April 8, 2021 - The 2021 University of Houston Law Center Spring Workshop Series, “Race, Social Change, and the Law,” featured an in-depth with visiting speaker Professor Maggie Blackhawk of the University of Pennsylvania Carrey Law School on March 29.
During the discussion, Blackhawk discussed her project, “On Power and the Law: McGirt v. Oklahoma,” which aims to encourage a broader understanding of Native peoples and colonialism as well as tackle the erasure of Native peoples.
Blackhawk’s talk focused on McGirt v. Oklahoma, a recent Supreme Court case that centered on themes such as power and sovereignty, and specifically the Major Crimes Act. A landmark case, that could result in the recognition that one-third to one-half of the state of Oklahoma existing within an Indian reservation.
“Before the Court issued its opinion in McGirt,it was widely presumed that Court would not follow the law because Tulsa would exist within a reservation,” she said. “The case revealed the dynamic of ideology shaping the law. The dominant ideology is one of Native erasure and the erasure of majority-minority governance.”
Blackhawk’s project examines three lessons from McGirt v. Oklahoma. The first is that scholars of legal change should study power movements generally and Native advocacy specifically. The second is to learn from these power movements how historical argument can be used to unsettle power inequities by showing how Native erasure is a historical and inaccurate. The third lesson argues that Native representatives should continue to focus on changing the law and changing the world—rather than trying to change the public mind.
In terms of power strategies, Blackhawk said “it means to push forward with legal positions, even when they appear radical to the general public, and aim to codify those radical positions into formal legal texts. We must focus on ways that Native advocates shift power to their communities.”
During the question-and-answer session, faculty and students discussed topics such as public discourse, reparations, and the dichotomy of treaty recognition and erasure. There was also the topic of the differences between paradigmatic “social movements” like the civil rights movement and power movements like the advocacy campaigns of Native people.
Blackhawk described that Native people have had more success in the past in advocating to formal legal institutions and in organizing around power and sovereignty—than in the more traditional social movement organization around rights. She said the fight for rights shouldn’t be excluded, but that it alone is not enough. Native people, through recognized inherent tribal sovereignty, should be able to define rights for themselves.
“We need to understand the mechanisms by which legal reform happens,” she said. “Native advocacy offers a distinctive model of legal reform from which we can all learn. The erasure of Native people from our understanding of the law is not serving the academy well.”
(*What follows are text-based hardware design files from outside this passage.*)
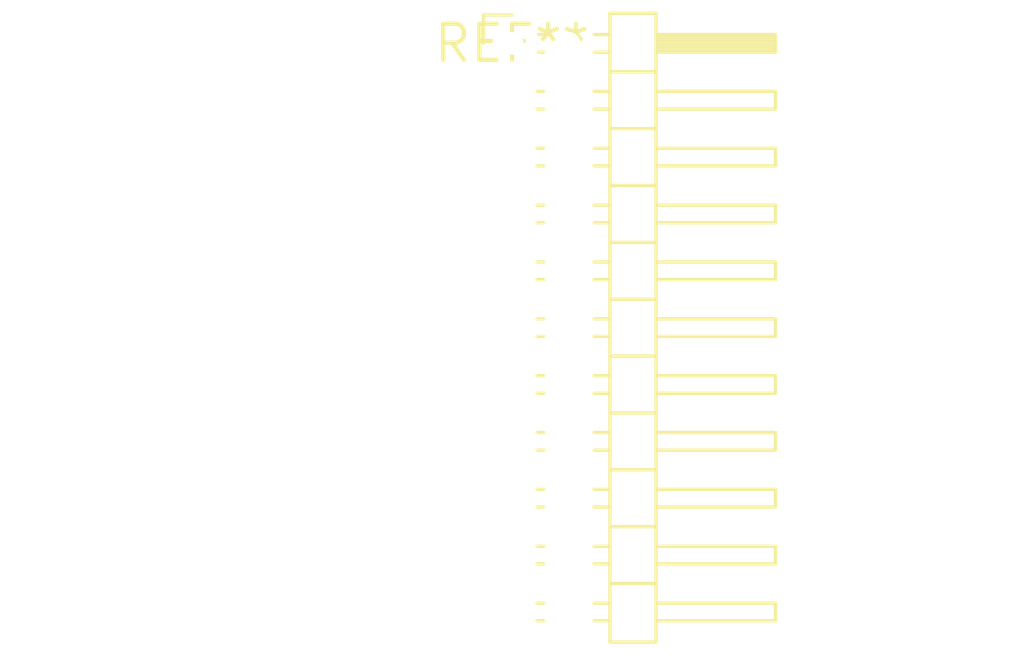
<source format=kicad_pcb>
(kicad_pcb (version 20240108) (generator pcbnew)

  (general
    (thickness 1.6)
  )

  (paper "A4")
  (layers
    (0 "F.Cu" signal)
    (31 "B.Cu" signal)
    (32 "B.Adhes" user "B.Adhesive")
    (33 "F.Adhes" user "F.Adhesive")
    (34 "B.Paste" user)
    (35 "F.Paste" user)
    (36 "B.SilkS" user "B.Silkscreen")
    (37 "F.SilkS" user "F.Silkscreen")
    (38 "B.Mask" user)
    (39 "F.Mask" user)
    (40 "Dwgs.User" user "User.Drawings")
    (41 "Cmts.User" user "User.Comments")
    (42 "Eco1.User" user "User.Eco1")
    (43 "Eco2.User" user "User.Eco2")
    (44 "Edge.Cuts" user)
    (45 "Margin" user)
    (46 "B.CrtYd" user "B.Courtyard")
    (47 "F.CrtYd" user "F.Courtyard")
    (48 "B.Fab" user)
    (49 "F.Fab" user)
    (50 "User.1" user)
    (51 "User.2" user)
    (52 "User.3" user)
    (53 "User.4" user)
    (54 "User.5" user)
    (55 "User.6" user)
    (56 "User.7" user)
    (57 "User.8" user)
    (58 "User.9" user)
  )

  (setup
    (pad_to_mask_clearance 0)
    (pcbplotparams
      (layerselection 0x00010fc_ffffffff)
      (plot_on_all_layers_selection 0x0000000_00000000)
      (disableapertmacros false)
      (usegerberextensions false)
      (usegerberattributes false)
      (usegerberadvancedattributes false)
      (creategerberjobfile false)
      (dashed_line_dash_ratio 12.000000)
      (dashed_line_gap_ratio 3.000000)
      (svgprecision 4)
      (plotframeref false)
      (viasonmask false)
      (mode 1)
      (useauxorigin false)
      (hpglpennumber 1)
      (hpglpenspeed 20)
      (hpglpendiameter 15.000000)
      (dxfpolygonmode false)
      (dxfimperialunits false)
      (dxfusepcbnewfont false)
      (psnegative false)
      (psa4output false)
      (plotreference false)
      (plotvalue false)
      (plotinvisibletext false)
      (sketchpadsonfab false)
      (subtractmaskfromsilk false)
      (outputformat 1)
      (mirror false)
      (drillshape 1)
      (scaleselection 1)
      (outputdirectory "")
    )
  )

  (net 0 "")

  (footprint "PinHeader_2x11_P2.00mm_Horizontal" (layer "F.Cu") (at 0 0))

)

</source>
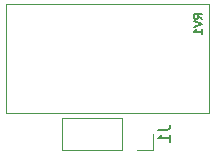
<source format=gbo>
G04 #@! TF.FileFunction,Legend,Bot*
%FSLAX46Y46*%
G04 Gerber Fmt 4.6, Leading zero omitted, Abs format (unit mm)*
G04 Created by KiCad (PCBNEW 4.0.4-1.fc24-product) date Tue Jun 12 10:09:51 2018*
%MOMM*%
%LPD*%
G01*
G04 APERTURE LIST*
%ADD10C,0.100000*%
%ADD11C,0.120000*%
%ADD12C,0.150000*%
G04 APERTURE END LIST*
D10*
D11*
X121100000Y-79300000D02*
X121100000Y-70100000D01*
X103900000Y-79300000D02*
X103900000Y-70100000D01*
X121100000Y-79300000D02*
X103900000Y-79300000D01*
X121100000Y-70100000D02*
X103900000Y-70100000D01*
X108630000Y-82430000D02*
X108630000Y-79770000D01*
X113770000Y-82430000D02*
X108630000Y-82430000D01*
X113770000Y-79770000D02*
X108630000Y-79770000D01*
X113770000Y-82430000D02*
X113770000Y-79770000D01*
X115040000Y-82430000D02*
X116370000Y-82430000D01*
X116370000Y-82430000D02*
X116370000Y-81100000D01*
D12*
X120516667Y-71383334D02*
X120183333Y-71150000D01*
X120516667Y-70983334D02*
X119816667Y-70983334D01*
X119816667Y-71250000D01*
X119850000Y-71316667D01*
X119883333Y-71350000D01*
X119950000Y-71383334D01*
X120050000Y-71383334D01*
X120116667Y-71350000D01*
X120150000Y-71316667D01*
X120183333Y-71250000D01*
X120183333Y-70983334D01*
X119816667Y-71583334D02*
X120516667Y-71816667D01*
X119816667Y-72050000D01*
X120516667Y-72650000D02*
X120516667Y-72250000D01*
X120516667Y-72450000D02*
X119816667Y-72450000D01*
X119916667Y-72383334D01*
X119983333Y-72316667D01*
X120016667Y-72250000D01*
X116822381Y-80766667D02*
X117536667Y-80766667D01*
X117679524Y-80719047D01*
X117774762Y-80623809D01*
X117822381Y-80480952D01*
X117822381Y-80385714D01*
X117822381Y-81766667D02*
X117822381Y-81195238D01*
X117822381Y-81480952D02*
X116822381Y-81480952D01*
X116965238Y-81385714D01*
X117060476Y-81290476D01*
X117108095Y-81195238D01*
M02*

</source>
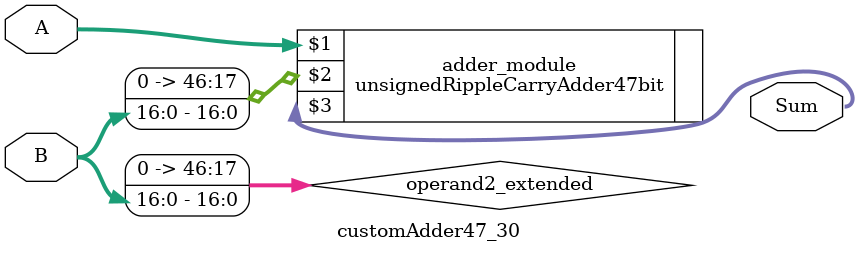
<source format=v>
module customAdder47_30(
                        input [46 : 0] A,
                        input [16 : 0] B,
                        
                        output [47 : 0] Sum
                );

        wire [46 : 0] operand2_extended;
        
        assign operand2_extended =  {30'b0, B};
        
        unsignedRippleCarryAdder47bit adder_module(
            A,
            operand2_extended,
            Sum
        );
        
        endmodule
        
</source>
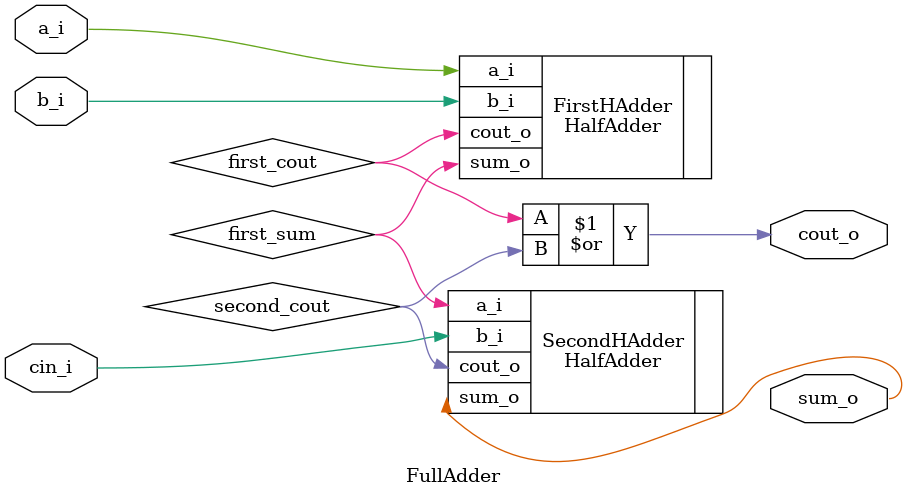
<source format=v>
module FullAdder(
    input a_i, 
    input b_i, 
    input cin_i, 
    output sum_o, 
    output cout_o
    );

    wire first_sum, first_cout, second_cout;

    HalfAdder FirstHAdder(
        .a_i(a_i), 
        .b_i(b_i), 
        .sum_o(first_sum), 
        .cout_o(first_cout)
    );
    HalfAdder SecondHAdder(
        .a_i(first_sum), 
        .b_i(cin_i), 
        .sum_o(sum_o), 
        .cout_o(second_cout)
    );

    or(cout_o, first_cout, second_cout);
    
endmodule
</source>
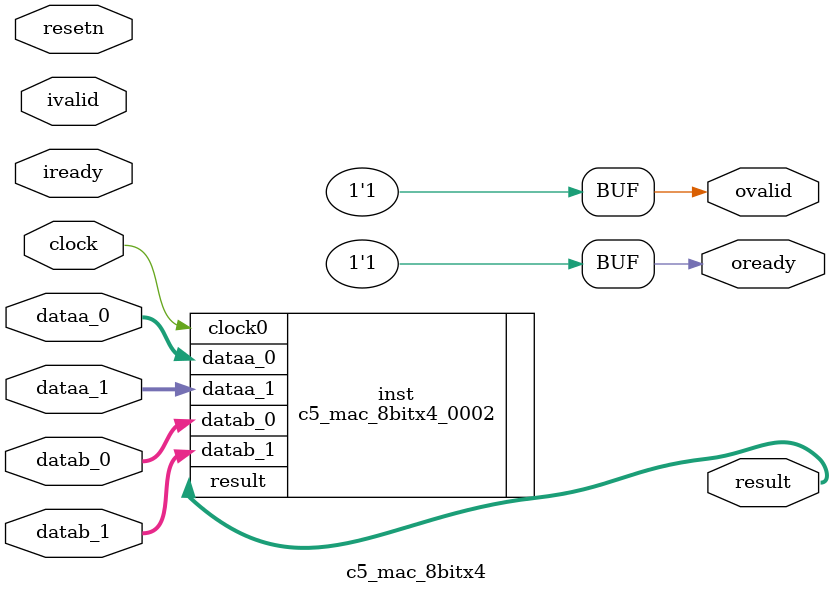
<source format=v>
`timescale 1 ps / 1 ps
module c5_mac_8bitx4 (
		input   clock,
		input   resetn,
		input   ivalid, 
		input   iready,
		output  ovalid, 
		output  oready,
		
		input  wire [7:0]  dataa_0, // dataa_0.dataa_0
		input  wire [7:0]  datab_0, // datab_0.datab_0
		
		input  wire [7:0]  dataa_1, // dataa_1.dataa_1
		input  wire [7:0]  datab_1, // datab_1.datab_1
		
		output wire [31:0] result  //  result.result
	);

	assign ovalid = 1'b1;
	assign oready = 1'b1;
	// ivalid, iready, resetn are ignored

	c5_mac_8bitx4_0002 inst (
		.result  (result),  //  result.result
		.dataa_0 (dataa_0), // dataa_0.dataa_0
		.dataa_1 (dataa_1), // dataa_1.dataa_1
		.datab_0 (datab_0), // datab_0.datab_0
		.datab_1 (datab_1), // datab_1.datab_1
		.clock0  (clock)   //  clock0.clock0
	);

endmodule

</source>
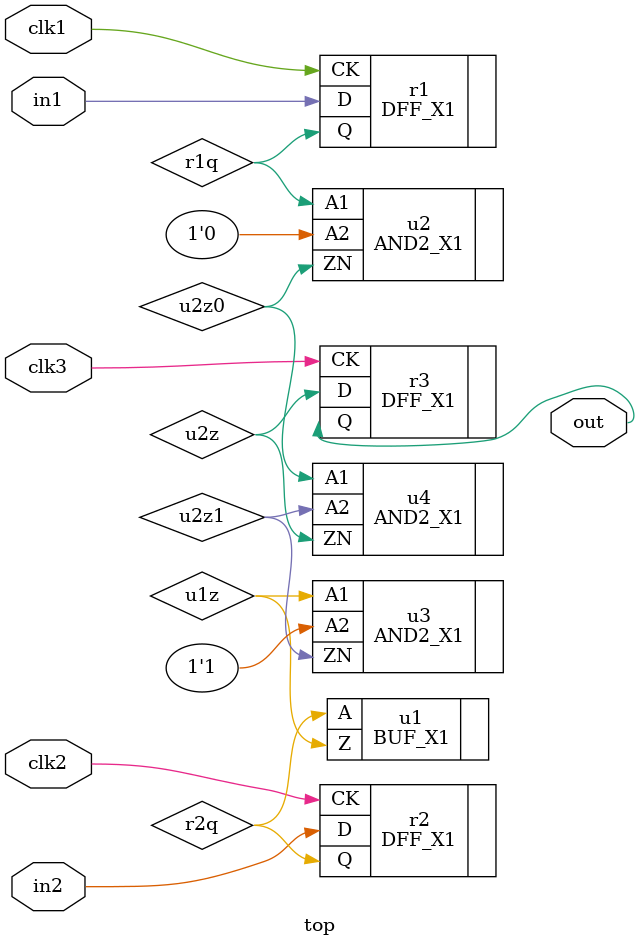
<source format=v>
module top (in1, in2, clk1, clk2, clk3, out);
  input in1, in2, clk1, clk2, clk3;
  output out;
  wire r1q, r2q, u1z, u2z, u2z0, u2z1;

  DFF_X1 r1 (.D(in1), .CK(clk1), .Q(r1q));
  DFF_X1 r2 (.D(in2), .CK(clk2), .Q(r2q));
  BUF_X1 u1 (.A(r2q), .Z(u1z));
  AND2_X1 u2 (.A1(r1q), .A2(1'b0), .ZN(u2z0));
  AND2_X1 u3 (.A1(u1z), .A2(1'b1), .ZN(u2z1));
  AND2_X1 u4 (.A1(u2z0), .A2(u2z1), .ZN(u2z));
  DFF_X1 r3 (.D(u2z), .CK(clk3), .Q(out));
endmodule // top

</source>
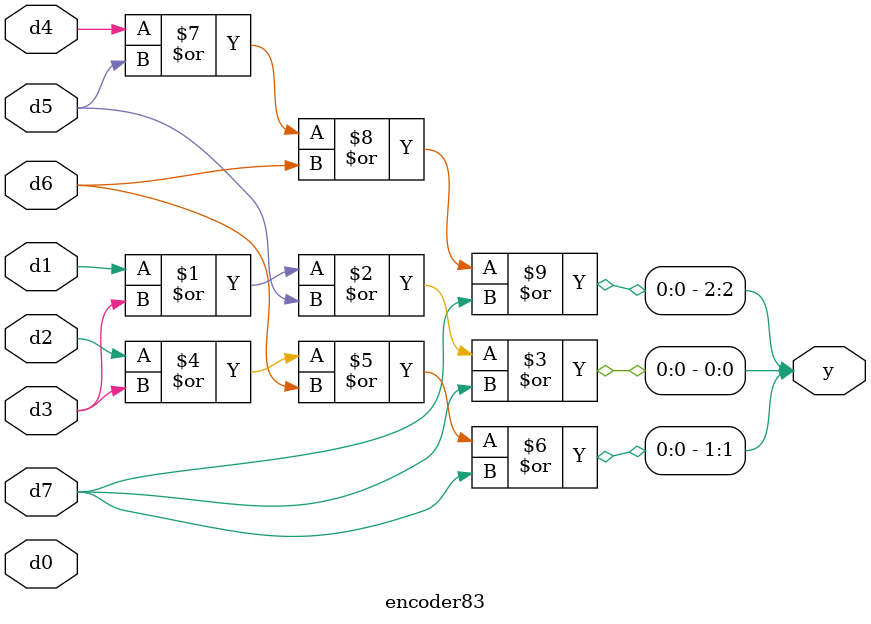
<source format=v>
module encoder83(
    input d0,d1,d2,d3,d4,d5,d6,d7,
    output [2:0] y
);

    assign y[0] = d1 | d3 | d5 | d7;
    assign y[1] = d2 | d3 | d6 | d7;
    assign y[2] = d4 | d5 | d6 | d7;

endmodule
</source>
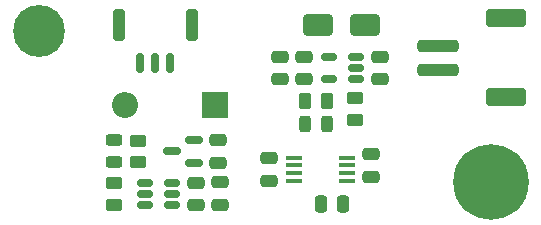
<source format=gts>
G04 #@! TF.GenerationSoftware,KiCad,Pcbnew,8.0.0*
G04 #@! TF.CreationDate,2024-08-05T13:19:55+02:00*
G04 #@! TF.ProjectId,BatteryBridge,42617474-6572-4794-9272-696467652e6b,rev?*
G04 #@! TF.SameCoordinates,Original*
G04 #@! TF.FileFunction,Soldermask,Top*
G04 #@! TF.FilePolarity,Negative*
%FSLAX46Y46*%
G04 Gerber Fmt 4.6, Leading zero omitted, Abs format (unit mm)*
G04 Created by KiCad (PCBNEW 8.0.0) date 2024-08-05 13:19:55*
%MOMM*%
%LPD*%
G01*
G04 APERTURE LIST*
G04 Aperture macros list*
%AMRoundRect*
0 Rectangle with rounded corners*
0 $1 Rounding radius*
0 $2 $3 $4 $5 $6 $7 $8 $9 X,Y pos of 4 corners*
0 Add a 4 corners polygon primitive as box body*
4,1,4,$2,$3,$4,$5,$6,$7,$8,$9,$2,$3,0*
0 Add four circle primitives for the rounded corners*
1,1,$1+$1,$2,$3*
1,1,$1+$1,$4,$5*
1,1,$1+$1,$6,$7*
1,1,$1+$1,$8,$9*
0 Add four rect primitives between the rounded corners*
20,1,$1+$1,$2,$3,$4,$5,0*
20,1,$1+$1,$4,$5,$6,$7,0*
20,1,$1+$1,$6,$7,$8,$9,0*
20,1,$1+$1,$8,$9,$2,$3,0*%
G04 Aperture macros list end*
%ADD10RoundRect,0.250000X-0.475000X0.250000X-0.475000X-0.250000X0.475000X-0.250000X0.475000X0.250000X0*%
%ADD11RoundRect,0.250000X0.475000X-0.250000X0.475000X0.250000X-0.475000X0.250000X-0.475000X-0.250000X0*%
%ADD12RoundRect,0.250000X0.450000X-0.262500X0.450000X0.262500X-0.450000X0.262500X-0.450000X-0.262500X0*%
%ADD13C,0.800000*%
%ADD14C,6.400000*%
%ADD15R,1.425000X0.450000*%
%ADD16RoundRect,0.150000X0.587500X0.150000X-0.587500X0.150000X-0.587500X-0.150000X0.587500X-0.150000X0*%
%ADD17RoundRect,0.250000X-1.000000X-0.650000X1.000000X-0.650000X1.000000X0.650000X-1.000000X0.650000X0*%
%ADD18RoundRect,0.250000X-0.250000X-0.475000X0.250000X-0.475000X0.250000X0.475000X-0.250000X0.475000X0*%
%ADD19R,2.200000X2.200000*%
%ADD20O,2.200000X2.200000*%
%ADD21RoundRect,0.150000X0.150000X0.700000X-0.150000X0.700000X-0.150000X-0.700000X0.150000X-0.700000X0*%
%ADD22RoundRect,0.250000X0.250000X1.100000X-0.250000X1.100000X-0.250000X-1.100000X0.250000X-1.100000X0*%
%ADD23RoundRect,0.250000X1.500000X-0.250000X1.500000X0.250000X-1.500000X0.250000X-1.500000X-0.250000X0*%
%ADD24RoundRect,0.250001X1.449999X-0.499999X1.449999X0.499999X-1.449999X0.499999X-1.449999X-0.499999X0*%
%ADD25RoundRect,0.150000X0.512500X0.150000X-0.512500X0.150000X-0.512500X-0.150000X0.512500X-0.150000X0*%
%ADD26RoundRect,0.243750X0.243750X0.456250X-0.243750X0.456250X-0.243750X-0.456250X0.243750X-0.456250X0*%
%ADD27RoundRect,0.243750X-0.456250X0.243750X-0.456250X-0.243750X0.456250X-0.243750X0.456250X0.243750X0*%
%ADD28C,2.600000*%
%ADD29C,4.400000*%
%ADD30RoundRect,0.250000X-0.262500X-0.450000X0.262500X-0.450000X0.262500X0.450000X-0.262500X0.450000X0*%
%ADD31RoundRect,0.250000X-0.450000X0.262500X-0.450000X-0.262500X0.450000X-0.262500X0.450000X0.262500X0*%
G04 APERTURE END LIST*
D10*
X125350000Y-92810000D03*
X125350000Y-94710000D03*
D11*
X138860000Y-84065000D03*
X138860000Y-82165000D03*
D12*
X116340000Y-94692500D03*
X116340000Y-92867500D03*
D11*
X130430000Y-84075000D03*
X130430000Y-82175000D03*
D10*
X123300000Y-92830000D03*
X123300000Y-94730000D03*
D13*
X145860000Y-92770000D03*
X146562944Y-91072944D03*
X146562944Y-94467056D03*
X148260000Y-90370000D03*
D14*
X148260000Y-92770000D03*
D13*
X148260000Y-95170000D03*
X149957056Y-91072944D03*
X149957056Y-94467056D03*
X150660000Y-92770000D03*
D15*
X136052000Y-92685000D03*
X136052000Y-92035000D03*
X136052000Y-91385000D03*
X136052000Y-90735000D03*
X131628000Y-90735000D03*
X131628000Y-91385000D03*
X131628000Y-92035000D03*
X131628000Y-92685000D03*
D16*
X123135000Y-91150000D03*
X123135000Y-89250000D03*
X121260000Y-90200000D03*
D11*
X138090000Y-92350000D03*
X138090000Y-90450000D03*
D17*
X133632500Y-79512500D03*
X137632500Y-79512500D03*
D18*
X133860000Y-94650000D03*
X135760000Y-94650000D03*
D19*
X124900000Y-86300000D03*
D20*
X117280000Y-86300000D03*
D11*
X129520000Y-92690000D03*
X129520000Y-90790000D03*
D21*
X121100000Y-82680000D03*
X119850000Y-82680000D03*
X118600000Y-82680000D03*
D22*
X122950000Y-79480000D03*
X116750000Y-79480000D03*
D23*
X143760000Y-83260000D03*
X143760000Y-81260000D03*
D24*
X149510000Y-85610000D03*
X149510000Y-78910000D03*
D25*
X136807500Y-84075000D03*
X136807500Y-83125000D03*
X136807500Y-82175000D03*
X134532500Y-82175000D03*
X134532500Y-84075000D03*
D26*
X134407500Y-87892500D03*
X132532500Y-87892500D03*
D12*
X136730000Y-87535000D03*
X136730000Y-85710000D03*
D27*
X116380000Y-89252500D03*
X116380000Y-91127500D03*
D28*
X110000000Y-80000000D03*
D29*
X110000000Y-80000000D03*
D25*
X121297500Y-94732500D03*
X121297500Y-93782500D03*
X121297500Y-92832500D03*
X119022500Y-92832500D03*
X119022500Y-93782500D03*
X119022500Y-94732500D03*
D30*
X132537500Y-85892500D03*
X134362500Y-85892500D03*
D31*
X118390000Y-89287500D03*
X118390000Y-91112500D03*
D11*
X132480000Y-84095000D03*
X132480000Y-82195000D03*
D10*
X125207500Y-89237500D03*
X125207500Y-91137500D03*
M02*

</source>
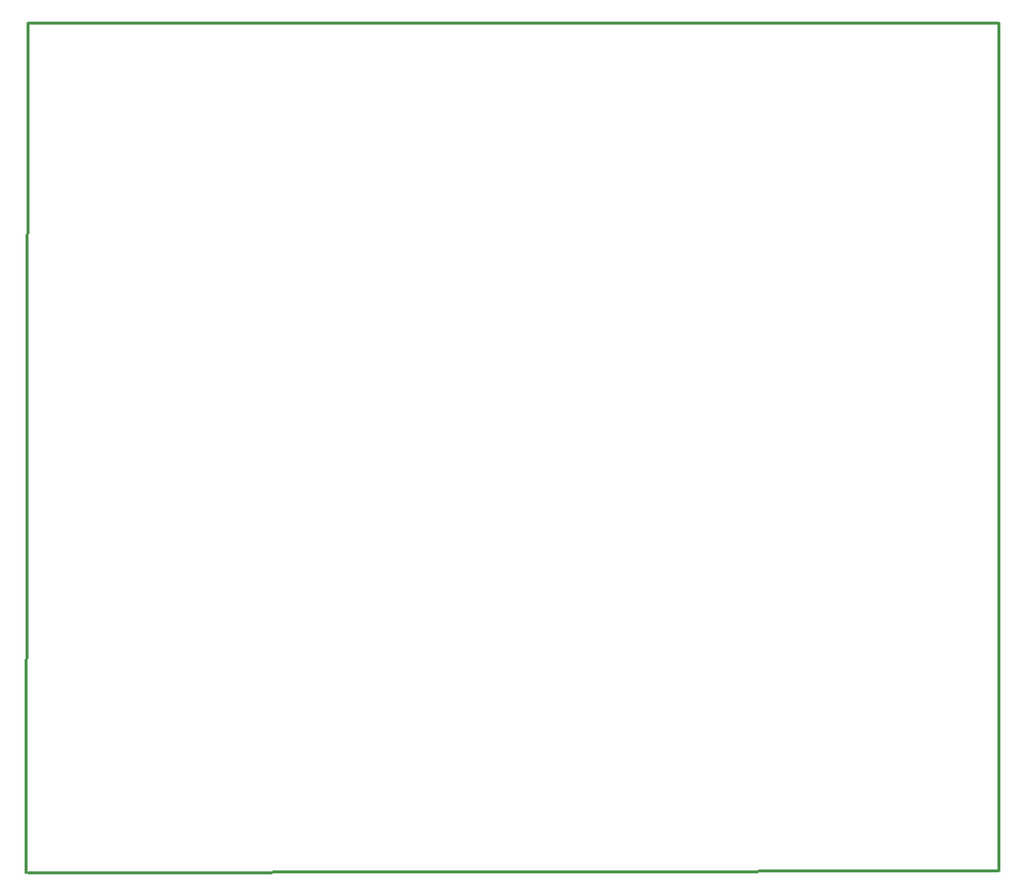
<source format=gko>
G04 Layer: BoardOutline*
G04 EasyEDA v6.4.12, 2020-12-31T12:21:15--5:00*
G04 99fc4708075f4ff381704a5e9c7ef7fe,db09687e621142cba360e7e147da6c3e,10*
G04 Gerber Generator version 0.2*
G04 Scale: 100 percent, Rotated: No, Reflected: No *
G04 Dimensions in millimeters *
G04 leading zeros omitted , absolute positions ,4 integer and 5 decimal *
%FSLAX45Y45*%
%MOMM*%

%ADD10C,0.2540*%
D10*
X0Y0D02*
G01*
X12700Y7315200D01*
X8369300Y7315200D01*
X8369300Y12700D01*
X12700Y0D01*

%LPD*%
M02*

</source>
Blackhawk’s main research and teaching focus on the fields of constitutional law, federal Indian law, and legislation. She is a graduate of the University of California, Los Angeles, and Stanford Law School, and some of her recent projects examine how American democracy can and should empower minorities, especially outside of traditional rights and courts-based frameworks. She has been awarded the American Society for Legal History's William Nelson Cromwell Article Prize, and her research has been published or is forthcoming in publications such as the Harvard Law Review, Stanford Law Review, Yale Law Journal, Columbia Law Review, and Cambridge University Press. Blackhawk plans to expand her project, “Federal Indian Law as Paradigm Within Public Law,”into a book that delves into Native nations, Native people, and American colonialism.